O Quênia é um país de paisagens extraordinárias. Quando lá estivemos, em janeiro de 2007, para cobrir a 7a. jornada do Fórum Social Mundial, além da cobertura fizemos (a Carta Maior – veja nossas reportagens e crônicas) uma viagem ao parque Masai, o sudoeste de Nairóbi, onde conhecemos alguns dos membros desse povo-pastor, antigamente nômade.

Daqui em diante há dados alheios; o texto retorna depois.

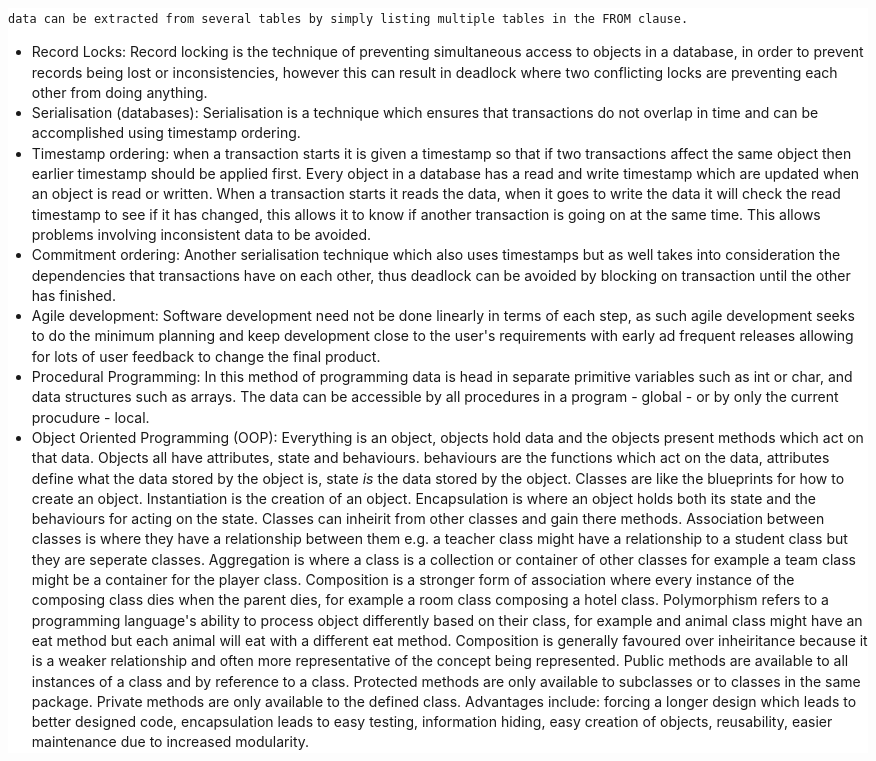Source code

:     data can be extracted from several tables by simply listing multiple tables in the FROM clause.
- Record Locks: Record locking is the technique of preventing simultaneous access to objects in a database,
    in order to prevent records being lost or inconsistencies, however this can result in deadlock where two
    conflicting locks are preventing each other from doing anything.
- Serialisation (databases): Serialisation is a technique which ensures that transactions do not overlap in time
    and can be accomplished using timestamp ordering.
- Timestamp ordering: when a transaction starts it is given a timestamp so that if two transactions affect the same object then earlier
    timestamp should be applied first. Every object in a database has a read and write timestamp which are updated when an object is
    read or written. When a transaction starts it reads the data, when it goes to write the data it will check the read timestamp to see
    if it has changed, this allows it to know if another transaction is going on at the same time. This allows problems involving
    inconsistent data to be avoided.
- Commitment ordering: Another serialisation technique which also uses timestamps but as well takes into consideration the dependencies
    that transactions have on each other, thus deadlock can be avoided by blocking on transaction until the other has finished.
- Agile development: Software development need not be done linearly in terms of each step, as such agile development seeks to do
    the minimum planning and keep development close to the user's requirements with early ad frequent releases allowing for lots of user
    feedback to change the final product.
- Procedural Programming: In this method of programming data is head in separate primitive variables such as int or char,
    and data structures such as arrays. The data can be accessible by all procedures in a program - global - or by only the current
    procudure - local.
- Object Oriented Programming (OOP): Everything is an object, objects hold data and the objects present methods which act on that data.
    Objects all have attributes, state and behaviours. behaviours are the functions which act on the data, attributes define what
    the data stored by the object is, state *is* the data stored by the object. Classes are like the blueprints for how to create
    an object. Instantiation is the creation of an object. Encapsulation is where an object holds both its state and the
    behaviours for acting on the state. Classes can inheirit from other classes and gain there methods.
    Association between classes is where they have a relationship between them e.g. a teacher class might have a relationship
    to a student class but they are seperate classes. Aggregation is where a class is a collection or container of other classes
    for example a team class might be a container for the player class. Composition is a stronger form of association where
    every instance of the composing class dies when the parent dies, for example a room class composing a hotel class.
    Polymorphism refers to a programming language's ability to process object differently based on their class, for example
    and animal class might have an eat method but each animal will eat with a different eat method. Composition is generally
    favoured over inheiritance because it is a weaker relationship and often more representative of the concept being represented.
    Public methods are available to all instances of a class and by reference to a class. Protected methods are only
    available to subclasses or to classes in the same package. Private methods are only available to the defined class.
    Advantages include: forcing a longer design which leads to better designed code, encapsulation leads to easy testing,
    information hiding, easy creation of objects, reusability, easier maintenance due to increased modularity.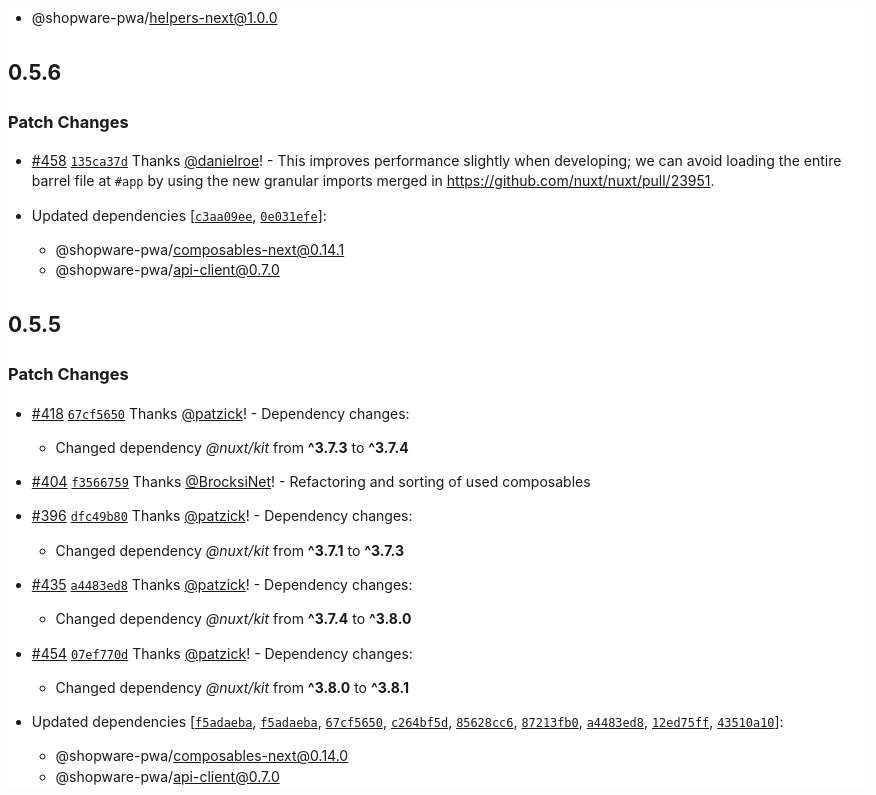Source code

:   - @shopware-pwa/helpers-next@1.0.0

## 0.5.6

### Patch Changes

- [#458](https://github.com/shopware/frontends/pull/458) [`135ca37d`](https://github.com/shopware/frontends/commit/135ca37d9c911cf47d75705006af2879ab7800a8) Thanks [@danielroe](https://github.com/danielroe)! - This improves performance slightly when developing; we can avoid loading the entire barrel file at `#app` by using the new granular imports merged in https://github.com/nuxt/nuxt/pull/23951.

- Updated dependencies [[`c3aa09ee`](https://github.com/shopware/frontends/commit/c3aa09ee9e73c23b79bf9c1b3e5e63d7d39f1550), [`0e031efe`](https://github.com/shopware/frontends/commit/0e031efe7a3c0249a5e883c85ec87542ab07a4c0)]:
  - @shopware-pwa/composables-next@0.14.1
  - @shopware-pwa/api-client@0.7.0

## 0.5.5

### Patch Changes

- [#418](https://github.com/shopware/frontends/pull/418) [`67cf5650`](https://github.com/shopware/frontends/commit/67cf56506f58973bf3ab8bb8acef06758a6a6720) Thanks [@patzick](https://github.com/patzick)! - Dependency changes:

  - Changed dependency _@nuxt/kit_ from **^3.7.3** to **^3.7.4**

- [#404](https://github.com/shopware/frontends/pull/404) [`f3566759`](https://github.com/shopware/frontends/commit/f35667597b70eb719d0bcaf1c969f23216b66095) Thanks [@BrocksiNet](https://github.com/BrocksiNet)! - Refactoring and sorting of used composables

- [#396](https://github.com/shopware/frontends/pull/396) [`dfc49b80`](https://github.com/shopware/frontends/commit/dfc49b80bcaa8e00b71e0dff6e35b413383274f5) Thanks [@patzick](https://github.com/patzick)! - Dependency changes:

  - Changed dependency _@nuxt/kit_ from **^3.7.1** to **^3.7.3**

- [#435](https://github.com/shopware/frontends/pull/435) [`a4483ed8`](https://github.com/shopware/frontends/commit/a4483ed8bf9370e87aedeb81846fe9d31880b3e0) Thanks [@patzick](https://github.com/patzick)! - Dependency changes:

  - Changed dependency _@nuxt/kit_ from **^3.7.4** to **^3.8.0**

- [#454](https://github.com/shopware/frontends/pull/454) [`07ef770d`](https://github.com/shopware/frontends/commit/07ef770d31b9331536ab9c846f4a8ce46e49ed84) Thanks [@patzick](https://github.com/patzick)! - Dependency changes:

  - Changed dependency _@nuxt/kit_ from **^3.8.0** to **^3.8.1**

- Updated dependencies [[`f5adaeba`](https://github.com/shopware/frontends/commit/f5adaeba6dec11422e0c02d92aba8caf56017af5), [`f5adaeba`](https://github.com/shopware/frontends/commit/f5adaeba6dec11422e0c02d92aba8caf56017af5), [`67cf5650`](https://github.com/shopware/frontends/commit/67cf56506f58973bf3ab8bb8acef06758a6a6720), [`c264bf5d`](https://github.com/shopware/frontends/commit/c264bf5d41638c6013ebf14e7cd9615e5b5ef9bf), [`85628cc6`](https://github.com/shopware/frontends/commit/85628cc65216417a887398f0838714fc03544303), [`87213fb0`](https://github.com/shopware/frontends/commit/87213fb02b292b11f45b7fb5956fb8bc1ae33800), [`a4483ed8`](https://github.com/shopware/frontends/commit/a4483ed8bf9370e87aedeb81846fe9d31880b3e0), [`12ed75ff`](https://github.com/shopware/frontends/commit/12ed75ffd3d98bf2623161e44f63c40dfc1ef0e3), [`43510a10`](https://github.com/shopware/frontends/commit/43510a108d351aca361e460844b2cddd29f889b5)]:
  - @shopware-pwa/composables-next@0.14.0
  - @shopware-pwa/api-client@0.7.0

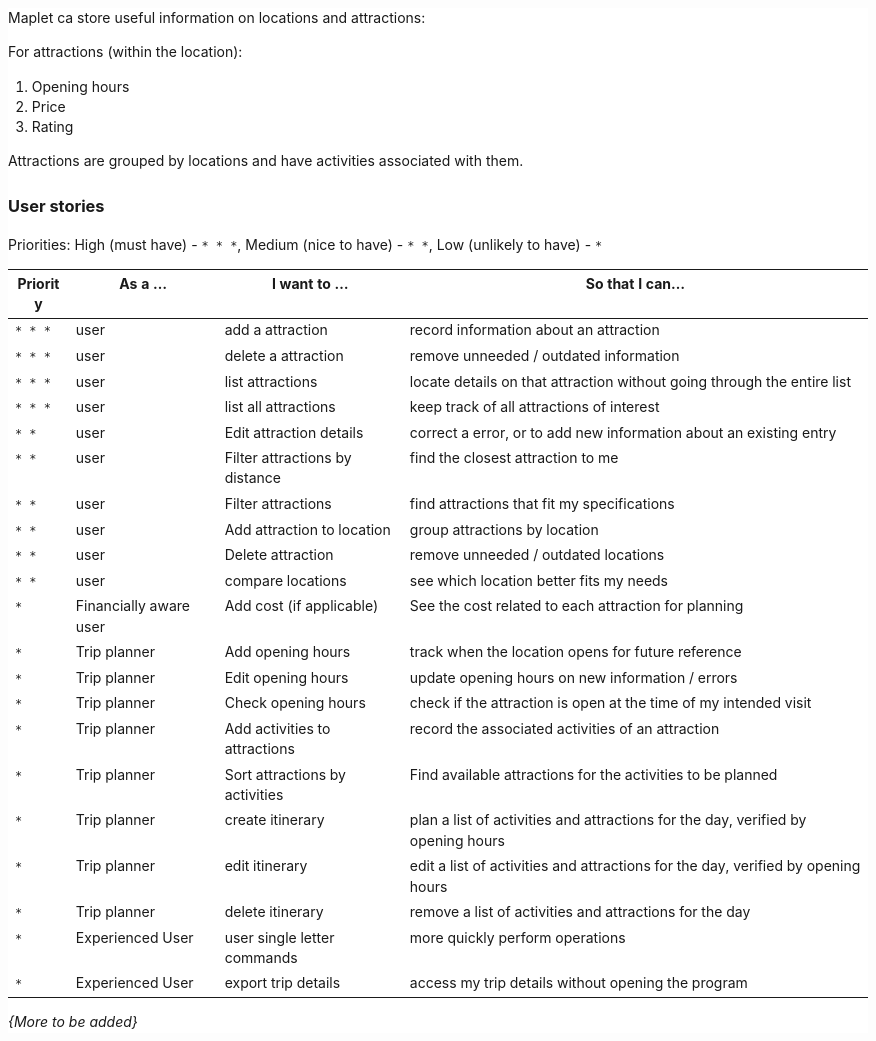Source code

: Maplet ca store useful information on locations and attractions:

For attractions (within the location):
1. Opening hours
2. Price
3. Rating

Attractions are grouped by locations and have activities associated with them.
### User stories

Priorities: High (must have) - `* * *`, Medium (nice to have) - `* *`, Low (unlikely to have) - `*`

| Priority | As a …​                | I want to …​                   | So that I can…​                                                                  |
|----------|------------------------|--------------------------------|----------------------------------------------------------------------------------|
| `* * *`  | user                   | add a attraction               | record information about an attraction                                           |
| `* * *`  | user                   | delete a attraction            | remove unneeded / outdated information                                           |
| `* * *`  | user                   | list attractions               | locate details on that attraction without going through the entire list          |
| `* * *`  | user                   | list all attractions           | keep track of all attractions of interest                                        |
| `* *`    | user                   | Edit attraction details        | correct a error, or to add new information about an existing entry               |
| `* *`    | user                   | Filter attractions by distance | find the closest attraction to me                                                |
| `* *`    | user                   | Filter attractions             | find attractions that fit my specifications                                      |
| `* *`    | user                   | Add attraction to location     | group attractions by location                                                    |
| `* *`    | user                   | Delete attraction              | remove unneeded / outdated locations                                             |
| `* *`    | user                   | compare locations              | see which location better fits my needs                                          |
| `*`      | Financially aware user | Add cost (if applicable)       | See the cost related to each attraction for planning                             |
| `*`      | Trip planner           | Add opening hours              | track when the location opens for future reference                               |
| `*`      | Trip planner           | Edit opening hours             | update opening hours on new information / errors                                 |
| `*`      | Trip planner           | Check opening hours            | check if the attraction is open at the time of my intended visit                 |
| `*`      | Trip planner           | Add activities to attractions  | record the associated activities of an attraction                                |
| `*`      | Trip planner           | Sort attractions by activities | Find available attractions for the activities to be planned                      |
| `*`      | Trip planner           | create itinerary               | plan a list of activities and attractions for the day, verified by opening hours |
| `*`      | Trip planner           | edit itinerary                 | edit a list of activities and attractions for the day, verified by opening hours |
| `*`      | Trip planner           | delete itinerary               | remove a list of activities and attractions for the day                          |
| `*`      | Experienced User       | user single letter commands    | more quickly perform operations                                                  |
| `*`      | Experienced User       | export trip details            | access my trip details without opening the program                               |

*{More to be added}*
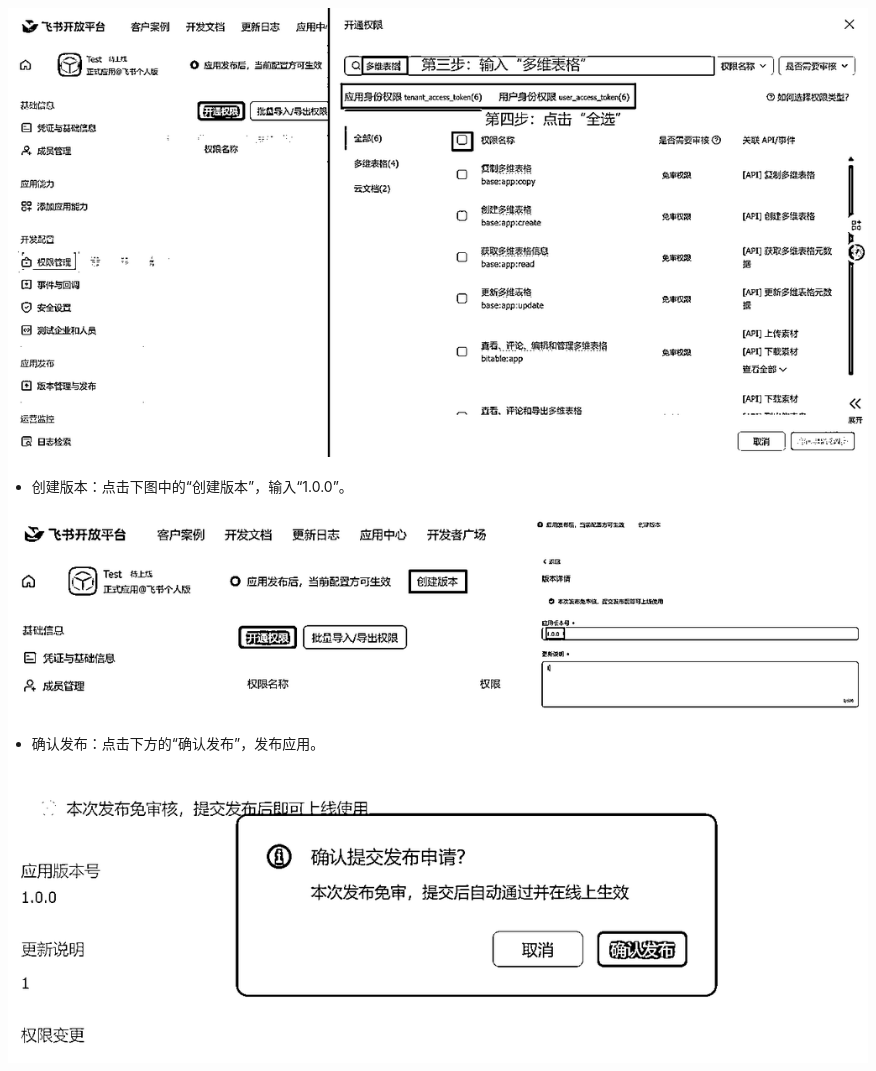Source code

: ![](img/df3ff517ae826f6f628bda37939f2c56.png)

*   创建版本：点击下图中的“创建版本”，输入“1.0.0”。

![](img/1e66711f92263ca8b61ef7729f36efca.png)

*   确认发布：点击下方的“确认发布”，发布应用。

![](img/8b56b60b9ff3b6f71307ba999f0723fb.png)
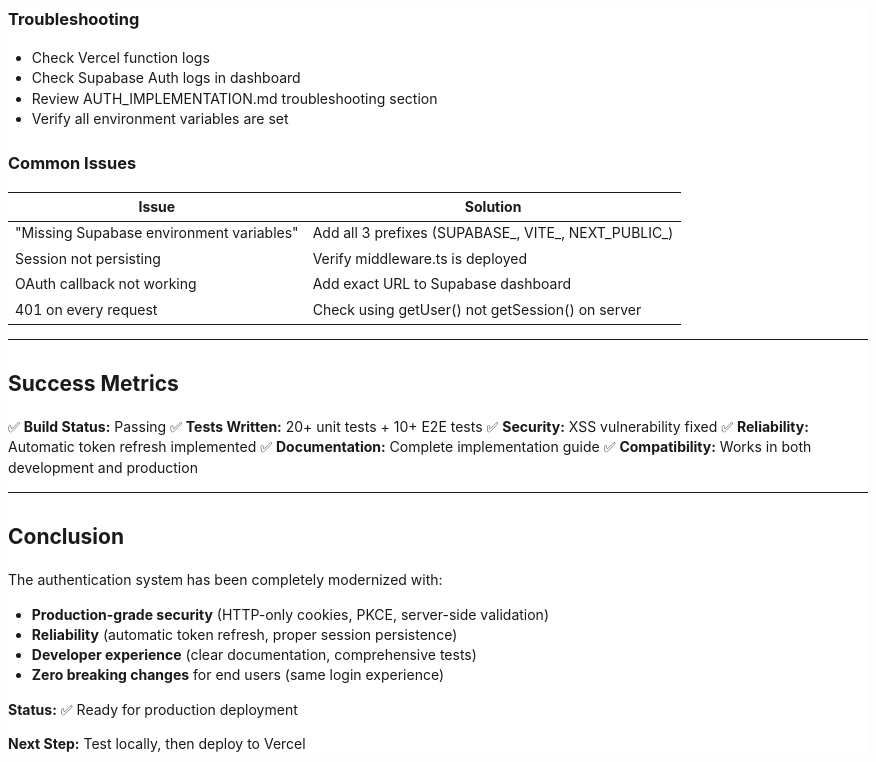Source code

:### Troubleshooting
- Check Vercel function logs
- Check Supabase Auth logs in dashboard
- Review AUTH_IMPLEMENTATION.md troubleshooting section
- Verify all environment variables are set

### Common Issues

| Issue | Solution |
|-------|----------|
| "Missing Supabase environment variables" | Add all 3 prefixes (SUPABASE_, VITE_, NEXT_PUBLIC_) |
| Session not persisting | Verify middleware.ts is deployed |
| OAuth callback not working | Add exact URL to Supabase dashboard |
| 401 on every request | Check using getUser() not getSession() on server |

---

## Success Metrics

✅ **Build Status:** Passing
✅ **Tests Written:** 20+ unit tests + 10+ E2E tests
✅ **Security:** XSS vulnerability fixed
✅ **Reliability:** Automatic token refresh implemented
✅ **Documentation:** Complete implementation guide
✅ **Compatibility:** Works in both development and production

---

## Conclusion

The authentication system has been completely modernized with:
- **Production-grade security** (HTTP-only cookies, PKCE, server-side validation)
- **Reliability** (automatic token refresh, proper session persistence)
- **Developer experience** (clear documentation, comprehensive tests)
- **Zero breaking changes** for end users (same login experience)

**Status:** ✅ Ready for production deployment

**Next Step:** Test locally, then deploy to Vercel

Lá conversei longamente, junto com o Marcel Gomes, com Maripet Ole Nkoile, um pastor de cabras, ovelhas e reses, a quem carinhosamente apelidei de “filósofo”.
Maripet tentava entender as mudanças por que passavam seu país e seu povo, com a crescente chegada do turismo e seus fornidos dólares, com a educação sendo aberta para todos e para as meninas, e me confessava olhar tudo isso com esperança, mas também com temor. Ficamos amigos, prometi mandar-lhe um postal de S. Paulo, onde eu morava então. Cumpri a palavra, mandei. Espero que ele possa me responder. Com mais esperança do que medo.